Bij het vaststellen van een eventuele arbeidsongeschiktheid wordt er niet gekeken naar wat iemand niet kan, maar wat de mogelijkheden zijn, de zogenaamde WIA norm.

3. De beoordeling
De beroepscommissie overweegt dat op basis van de stukken en het verhandelde ter zitting vaststaat dat klager in ieder geval in de vorige inrichting van verblijf arbeidsongeschikt is verklaard. De beroepscommissie is van oordeel dat het van zorgvuldige
besluitvorming getuigt, indien de inrichtingsarts zich er in dat geval van vergewist wat in de voorgaande inrichting de reden is geweest klager arbeidsongeschikt te verklaren. Voorts dient de arts, indien hij geen reden ziet een verklaring omtrent
arbeidsongeschiktheid af te geven, op basis van onderzoek bij klager gemotiveerd aan te geven dat maar vooral waarom er thans van het medisch oordeel van de arts van de vorige inrichting wordt afgeweken. In het onderhavige geval is niet gebleken dat
er
een onderzoek bij klager heeft plaatsgehad, terwijl klaarblijkelijk wel aanleiding werd gezien klager meer pijnmedicatie voor te schrijven. Uiteindelijk is klager, maar daar is enige tijd over heen gegaan, alsnog arbeidsongeschikt verklaard.
De beroepscommissie is het voorgaande in samenhang en onderling verband bezien van oordeel dat het handelen van de inrichtingsarts moet worden aangemerkt als in strijd met de in artikel 28 Pm neergelegde norm.
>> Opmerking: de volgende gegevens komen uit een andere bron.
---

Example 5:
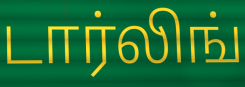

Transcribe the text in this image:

டார்லிங்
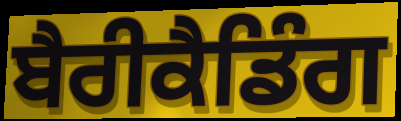
ਬੈਰੀਕੈਡਿੰਗ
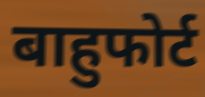
बाहुफोर्ट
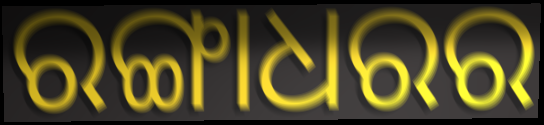
ରଙ୍ଗାଧରର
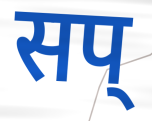
सप्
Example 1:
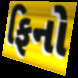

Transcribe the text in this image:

ફિનો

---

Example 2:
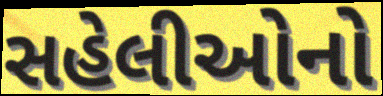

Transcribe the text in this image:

સહેલીઓનો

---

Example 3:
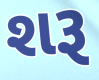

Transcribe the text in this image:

શરૂ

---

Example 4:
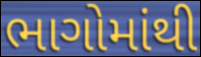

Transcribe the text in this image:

ભાગોમાંથી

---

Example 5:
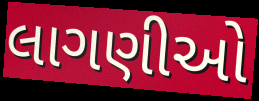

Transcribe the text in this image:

લાગણીઓ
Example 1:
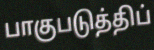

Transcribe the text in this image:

பாகுபடுத்திப்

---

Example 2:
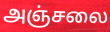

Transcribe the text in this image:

அஞ்சலை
Het beroep zal derhalve gegrond worden
verklaard.
Klager zal de na te noemen tegemoetkoming worden toegekend.

4. De uitspraak
De beroepscommissie verklaart het beroep gegrond.
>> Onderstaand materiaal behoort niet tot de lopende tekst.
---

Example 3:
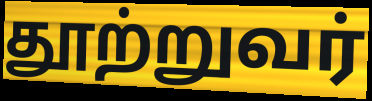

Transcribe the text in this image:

தூற்றுவர்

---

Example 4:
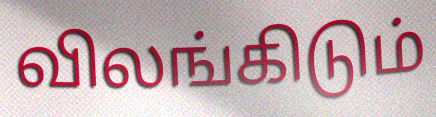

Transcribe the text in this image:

விலங்கிடும்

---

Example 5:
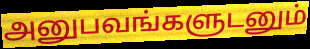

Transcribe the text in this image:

அனுபவங்களுடனும்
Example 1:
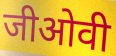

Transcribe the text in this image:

जीओवी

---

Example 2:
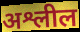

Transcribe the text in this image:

अश्लील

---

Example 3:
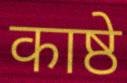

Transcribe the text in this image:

काष्ठे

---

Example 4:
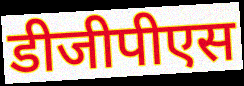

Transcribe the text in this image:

डीजीपीएस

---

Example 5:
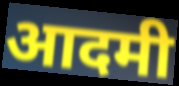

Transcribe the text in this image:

आदमी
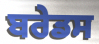
ਬਰੇਡਸ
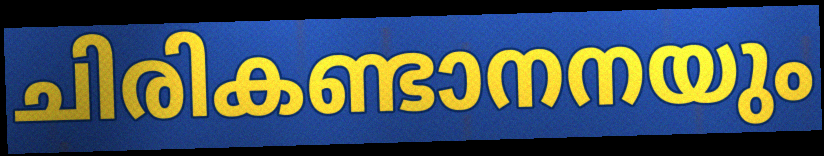
ചിരികണ്ടാനനയും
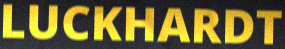
LUCKHARDT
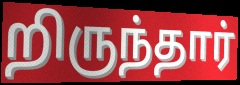
றிருந்தார்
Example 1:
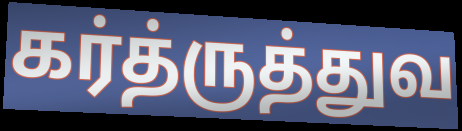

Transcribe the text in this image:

கர்த்ருத்துவ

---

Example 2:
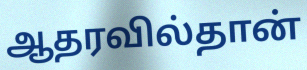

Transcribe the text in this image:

ஆதரவில்தான்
Zij bepaalt de aan klager ten laste van de p.i. Alphen aan den Rijn toekomende tegemoetkoming op € 50,-.

Aldus gegeven door de beroepscommissie voornoemd, bestaande uit
mr. S.B. de Pauw Gerlings - Döhrn, voorzitter, dr.ing. C.J. Ruissen en dr. J.H.A.M.C. Schoenmaeckers, leden, in tegenwoordigheid van mr. I. Lispet, secretaris, op 11 december 2014.